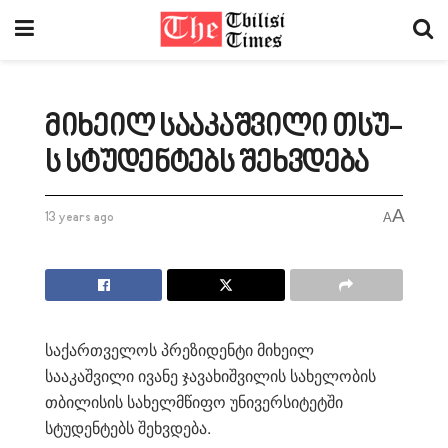
მიხეილ სააკაშვილი თსუ-
ს სტუდენტებს შეხვდება
A
13 years ago
A
საქართველოს პრეზიდენტი მიხეილ
სააკაშვილი ივანე ჯავახიშვილის სახელობის
თბილისის სახელმწიფო უნივერსიტეტში
სტუდენტებს შეხვდება.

****

[你的任务] 把上面这些行里的“შეხვდება”全部换成“შეხვდა”，其他地方一字不改，重新写出来。图片不要放进答案。

[任务结果]
მიხეილ სააკაშვილი თსუ-
ს სტუდენტებს შეხვდა
A
13 years ago
A
საქართველოს პრეზიდენტი მიხეილ
სააკაშვილი ივანე ჯავახიშვილის სახელობის
თბილისის სახელმწიფო უნივერსიტეტში
სტუდენტებს შეხვდა.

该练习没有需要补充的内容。